** TRAVAIL À FAIRE **
**A)** D'après l'extrait sur l'Église orthodoxe géorgienne, quel reproche le clergé adresse-t-il à l'Europe à propos des droits de l'homme, et qu'est-ce qui motive ce reproche aux yeux de l'Église ? Répondez en une à trois phrases.
**B)** Prolongez l'extrait sur l'Église orthodoxe géorgienne à partir de sa dernière phrase.

** EXTRAIT ÉTUDIÉ **

━━━━━━

Cet événement reflète la position extrêmement conservatrice du clergé. Celui-ci voit d'ailleurs l'Europe comme le berceau d'une « société individualiste et hédoniste » et lui reproche de « transformer les droits de l'homme comme un catalogue des droits des minorités » qui, aux yeux de l'Église, seraient les moins responsables.
Sur le plan international, l'Église géorgienne est très influencée par la Russie dans le domaine politique et s'aligne sur les positions du patriarcat de Moscou. La Russie est souvent perçue par le clergé comme un défenseur du monde orthodoxe contre un Occident vu comme libéral, catholique et décadent.
« Être géorgien, c'est être orthodoxe. » Cette expression résume la forte relation entre l'identité nationale et la religion. Très largement majoritaire dans le pays (elle rassemble plus de 80 % de la population), l'Église orthodoxe est réputée pour son conservatisme.

━━━━━━

** DONNÉES PRÉSENTÉES **
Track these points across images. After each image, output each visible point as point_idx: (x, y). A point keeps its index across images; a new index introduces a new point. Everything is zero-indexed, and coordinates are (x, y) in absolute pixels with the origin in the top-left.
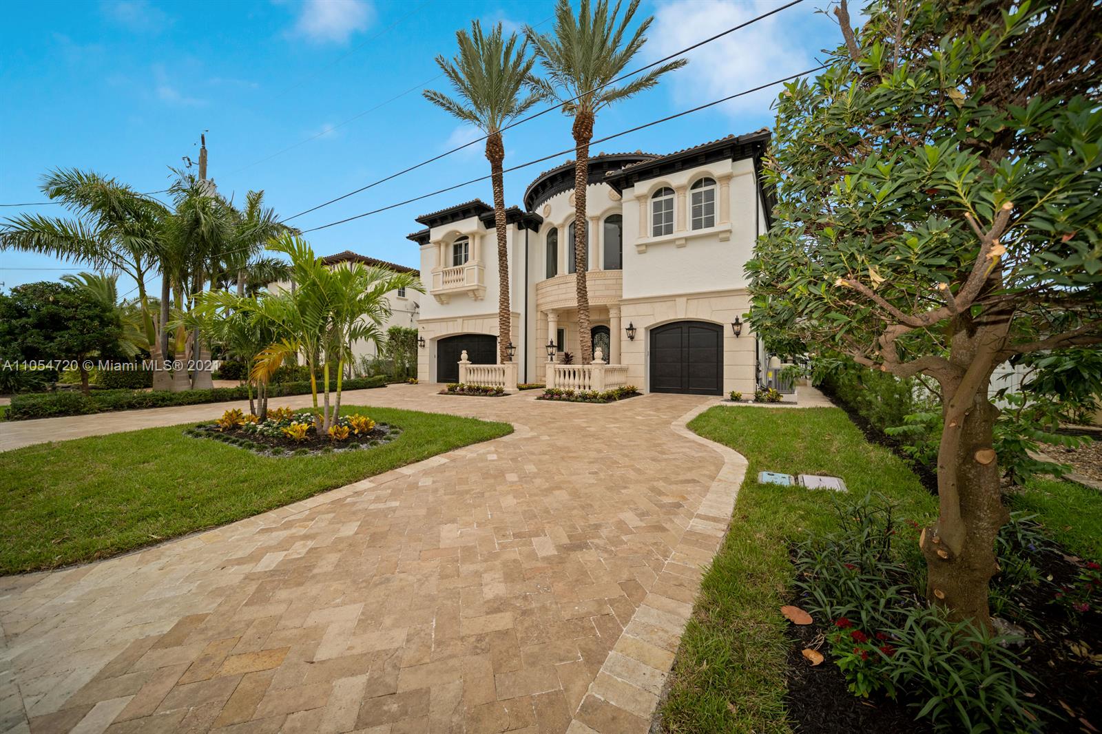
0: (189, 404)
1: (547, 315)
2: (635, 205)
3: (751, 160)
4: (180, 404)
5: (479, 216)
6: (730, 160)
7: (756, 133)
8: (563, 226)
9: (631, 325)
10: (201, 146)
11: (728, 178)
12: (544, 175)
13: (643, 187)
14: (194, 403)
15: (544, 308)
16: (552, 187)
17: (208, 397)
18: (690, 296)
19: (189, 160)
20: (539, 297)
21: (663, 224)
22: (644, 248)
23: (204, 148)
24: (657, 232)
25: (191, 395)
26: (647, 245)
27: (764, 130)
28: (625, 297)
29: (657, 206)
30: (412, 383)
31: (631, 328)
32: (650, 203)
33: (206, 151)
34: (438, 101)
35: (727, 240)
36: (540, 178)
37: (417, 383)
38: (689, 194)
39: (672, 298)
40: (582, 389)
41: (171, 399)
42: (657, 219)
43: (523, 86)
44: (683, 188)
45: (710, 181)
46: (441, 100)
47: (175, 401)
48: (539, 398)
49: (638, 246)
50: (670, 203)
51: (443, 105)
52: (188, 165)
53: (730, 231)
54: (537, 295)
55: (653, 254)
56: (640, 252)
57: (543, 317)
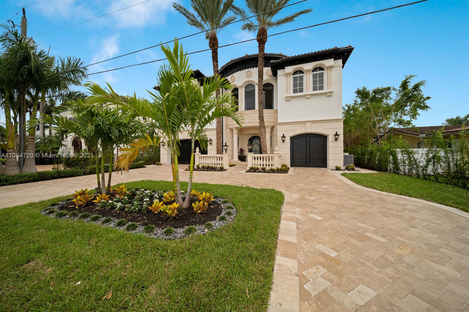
0: (21, 183)
1: (232, 130)
2: (284, 78)
3: (341, 60)
4: (14, 184)
5: (198, 79)
6: (333, 59)
7: (346, 47)
8: (242, 87)
9: (283, 135)
10: (22, 15)
11: (331, 67)
12: (232, 61)
13: (290, 69)
14: (26, 182)
15: (231, 127)
16: (236, 67)
17: (36, 178)
18: (313, 122)
19: (13, 22)
20: (228, 121)
21: (298, 87)
22: (289, 99)
23: (25, 17)
24: (295, 91)
25: (22, 177)
26: (291, 97)
27: (350, 46)
28: (279, 122)
29: (295, 79)
30: (158, 164)
31: (284, 137)
32: (291, 78)
33: (26, 19)
34: (182, 12)
35: (331, 96)
36: (230, 62)
37: (161, 165)
38: (311, 74)
39: (304, 122)
40: (270, 166)
41: (7, 181)
42: (295, 85)
43: (230, 11)
44: (308, 71)
45: (321, 69)
46: (184, 11)
47: (10, 181)
48: (246, 172)
49: (286, 97)
50: (301, 78)
51: (185, 15)
52: (12, 26)
53: (332, 92)
54: (226, 120)
55: (293, 102)
56: (287, 101)
57: (230, 131)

━━━━━━

** LISTE DES RÉPONSES **
**A)** Le clergé reproche à l'Europe de transformer les droits de l'homme en un catalogue des droits des minorités. Ce reproche tient au fait que ces minorités seraient, selon l'Église, les moins responsables.

**B)**
Autres religions historiques en Géorgie
L'islam : introduit en 645 en Géorgie, l'islam revendique le plus grand nombre d'adhérents après le christianisme. Cette religion s'est implantée sur le long terme en Géorgie dès 735, à la suite des invasions arabes, Tbilissi constituant dès lors une plaque d'échanges commerciaux entre l'Europe septentrionale et le monde musulman. Par la suite, les invasions turco-mongoles, perses et ottomanes ont définitivement confirmé la présence de cette religion dans le pays. Après l'indépendance, le slogan nationaliste « la Géorgie aux Géorgiens », en d'autres termes « qui n'est pas orthodoxe n'est pas géorgien », provoqua un fort mouvement d'émigration de musulmans vers la Russie.
Deux groupes musulmans principaux résident en Géorgie : les hanafites sunnites, vivant en république autonome d'Adjarie, et les Kistes, un groupe proche des Tchétchènes, vivant dans les gorges du Pankissi et qui pratiquent un islam sunnite d'obédience soufie. Une autre communauté réside en Abkhazie. Les Ithna Ashariyah, chiites, sont originaires de la communauté azerbaïdjanaise locale. L'islam est pratiqué également dans la zone nord du Caucase par les Lezguiens, les Avars, les Kurdes… Les Meskhetes, sunnites, furent déportés en masse sous l'ère soviétique (de 100 000, ils sont passés à 1 000). La république autonome d'Adjarie rassemble 30 % des musulmans, la majorité.
Les Arméniens de Géorgie : ils appartiennent à l'Église apostolique arménienne, dite parfois grégorienne. Elle est distincte de l'orthodoxie et monophysite (cette doctrine affirme que « le fils n'a qu'une seule nature, et qu'elle est divine »). Elle dépend directement d'Etchmiadzin, en Arménie, l'équivalent du Vatican arménien.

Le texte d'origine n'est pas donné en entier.